Beklenen: Okula gelen kediler ve köpekler hakkındaki metinde, bu hayvanların sahip olmadığı belirtilen şeylerin tamamını listeleyiniz.

Sayfa alıntısı:
◆ ◆ ◆ ◆
Mlliyet Milliyet Blog Milliyet Blog
 
Facebook Connect
Blog Kategorileri
 

07 Kasım '12

 
Kategori
Hayvanlar Alemi
 

Kuyruksuz kedi

Kuyruksuz kedi
 

Suyun temizi olacak


Okulların açıldığı, çocukların okula gelmeye başladığı günlerde, okula kayıtlı olmadığı halde okula erkenden gelen öğrencilerimiz olur bizim.

Ne formaları vardır, ne de sırtlarında çantaları. Defter kalem, kitap dertleri de yoktur.

Konuşmazlar, sadece bakarlar. Bakışları da çok anlamlıdır.

Kavgacı değillerdir, şiddetle de hiç işleri yoktur.

Ara sıra küçük vukuatları olmuyor değil. Sadece kendilerine yapılan şakalara karşılık verirler. Hepsi o kadar.

Lafı çok dolandırdım.

Kedilerden, köpeklerden bahsediyorum ya.

Konuşamayan sevimli şeylerden.

Kediler köpekler, çocuklarla ne güzel anlaşıyorlar.

Bazı veliler korksalar da, çocukların kedilere köpeklere karşı, bir düşmanlıkları yok.

Bu hayvanlarda, durumu hissediyorlar ki sorun yok.

Bir gün okul bahçesinde, beş köpeği bir arada görünce, sabah okula gelenler korkmuşlar. Beş ayrı cins köpek bir arada. Koşuyorlar okul bahçesinde. Aşırı korumacı anneler korkuyorlar elbette. Çocuklarda korku yok. Çocuklarda oyun derdinde.

Neden geliyor, okula bu kediler köpekler?

Ders alamaya değil elbette.

Dertleri açlıklarını gidermek.

Sabah simit alan öğrencilerin ikramları için okuldalar.

Elinde bir yiyecek olan çocuğun peşinden kuyruk sallıyorlar.

Bakışlarıyla, “hadi be bir parçada bana ver” diye konuşuyorlar sanki. Çocuklarda anlıyorlar onları. Herkesten bir lokma aldıklarında, o biçim doyuyor karınları. Gidip bir köşeye yatıyorlar. Zil sesiyle kulaklar dikiliyor, yine yiyecek peşindeler. Bazı çocukların arkadaşlıklarını da biliyorlar, tanıyorlar.
◆ ◆ ◆ ◆
Toplanan veriler:
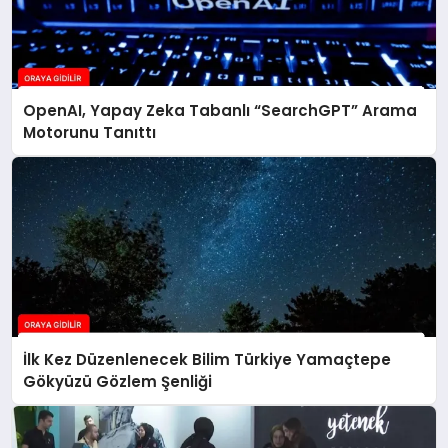
OpenAI, Yapay Zeka Tabanlı “SearchGPT” Arama
Motorunu Tanıttı
İlk Kez Düzenlenecek Bilim Türkiye Yamaçtepe
Gökyüzü Gözlem Şenliği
◆ ◆ ◆ ◆
Sorunun çözümü:
- Forma
- Sırtta çanta
- Defter, kalem ve kitap derdi